18) Jose Mesa, RHP, Grade C+: Age 24, 24th round pick in 2012 from high school in Florida by the Yankees, another 2017 Rule 5 selection; 1.93 ERA in 84 innings in High-A/Double-A with 101/32 K/BB, only 48 hits allowed; big league bloodlines as son of Jose Mesa; statistics were excellent but scouting reports vary wildly; some reports say he hits 93-95 MPH, others say he is more around 88-90; good change-up, curveball is erratic; like Araujo and Cortes, he could help in the bullpen soon; ETA 2018.

19) Cody Sedlock, RHP, Grade C+: Age 22, first round pick in 2016 from University of Illinois; was expected to advance quickly but suffered through miserable ’17 season, 5.90 ERA in 90 innings in High-A with 69/36 K/BB, 119 hits; all stats were mediocre to terrible; mechanical problems cost him a tick off his fastball, which was still 91-94 but not enough to off-set erratic curve, slider, and change-up; made two trips to the disabled list with a strained elbow; still an interesting prospect due to pedigree but he slipped in all respects and has health questions; ETA 2021.

20) Alex Wells, LHP, Grade C+: Age 20, signed out of Australia in 2015; posted 2.38 ERA with 113/10 K/BB in 140 innings in Low-A, 118 hits; does not throw hard at all, tops out at 90 and is often lower, but extremely good control of his curveball and change-up enabled him to dominate Low-A; will always fight the odds but could have some success as a Tommy Milone type. ETA 2021.

OTHER GRADE C+: Cameron Bishop, LHP; Trevor Craport, 3B; Stefan Crichton, RHP; Brenan Hanifee, RHP; David Hess, RHP; Ademar Rifaela, OF

OTHERS OF NOTE: Christian Alvarado, RHP; Jayson Aquino, LHP; Cole Billingsley, OF; Brandon Bonilla, LHP; Ben Breazeale, C; Jacob Brown, OF; Scott Burke, RHP; Seamus Curran, 1B; Matthias Dietz, RHP; Drew Dosch, 3B; Gray Fenter, RHP; Randolph Gassaway, OF; Brian Gonzalez, LHP; Luis Gonzalez, LHP; Reed Hayes, RHP; Lucas Humpal, RHP; Michael Kelly, RHP; Jesus Liranzo, RHP; Chris Lee, LHP; Lucas Long, RHP; Adrian Marin, INF; Mason McCoy, SS; Ryan McKenna, OF: John Means, LHP; Ryan Meisinger, RHP; Cameron Ming, LHP; Irving Ortega, SS; Preston Palmeiro, 1B-2B; Jhon Peluffo, RHP; Ofelky Peralta, RHP; Milton Ramos, SS; Jake Ring, OF; Willie Rios, LHP; Aderlin Rodriguez, 1B: Yelin Rodriguez, LHP; Erick Salcedo, INF; Lamar Sparks, OF; Alexis Torres, INF; Nick Vespi, LHP; Steve Wilkerson, INF-OF; Austin Wynns, C; Jimmy Yacabonis, RHP

The Orioles farm system isn’t that bad, really; they’ve got more guys in the B- area than I expected.

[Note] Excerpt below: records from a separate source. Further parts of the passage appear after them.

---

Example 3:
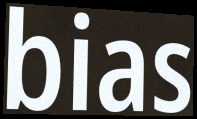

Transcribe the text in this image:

bias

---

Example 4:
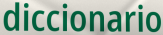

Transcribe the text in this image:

diccionario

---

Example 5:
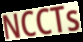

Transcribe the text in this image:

NCCTs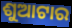
ଶୁଆଟାର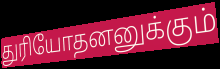
துரியோதனனுக்கும்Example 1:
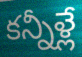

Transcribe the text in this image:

They could certainly use more impact players and even the top guys Hays, Mountcastle, and Sisco have some question-marks.

Overall it is a below average system but it isn’t a complete disaster.

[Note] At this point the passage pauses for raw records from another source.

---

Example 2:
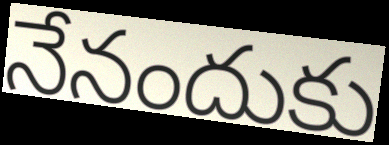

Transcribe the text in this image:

నేనందుకు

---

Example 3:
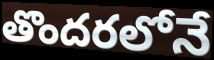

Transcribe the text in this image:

తొందరలోనే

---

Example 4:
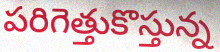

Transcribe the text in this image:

పరిగెత్తుకొస్తున్న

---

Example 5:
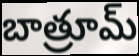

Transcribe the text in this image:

బాత్రూమ్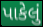
પાકેલું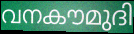
വനകൗമുദിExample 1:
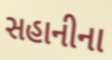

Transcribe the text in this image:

સહાનીના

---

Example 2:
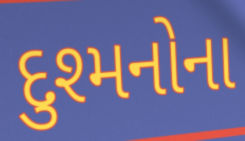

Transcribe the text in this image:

દુશ્મનોના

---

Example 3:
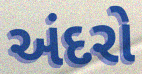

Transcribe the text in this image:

અંદરો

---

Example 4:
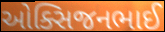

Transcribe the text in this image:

ઓક્સિજનભાઈ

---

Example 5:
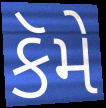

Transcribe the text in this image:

કૅમેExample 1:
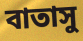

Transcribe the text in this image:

বাতাসু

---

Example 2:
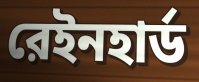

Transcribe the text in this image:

রেইনহার্ড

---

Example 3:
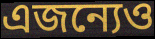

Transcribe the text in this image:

এজন্যেও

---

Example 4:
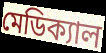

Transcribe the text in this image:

মেডিক্যাল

Having three pitchers make the list via the Rule 5 draft shows a lack of depth, but on the other hand all three of them have strong analytics and could exceed general expectations. That doesn’t really make up for the failure to develop guys like Sedlock, Matthias Dietz, Chris Lee, etc., but they do have some bullpen options at least.

I’ll be around in the comments to answer questions. Like many teams with a large number of B- and C+ guys, exact placement is less important than the tiers.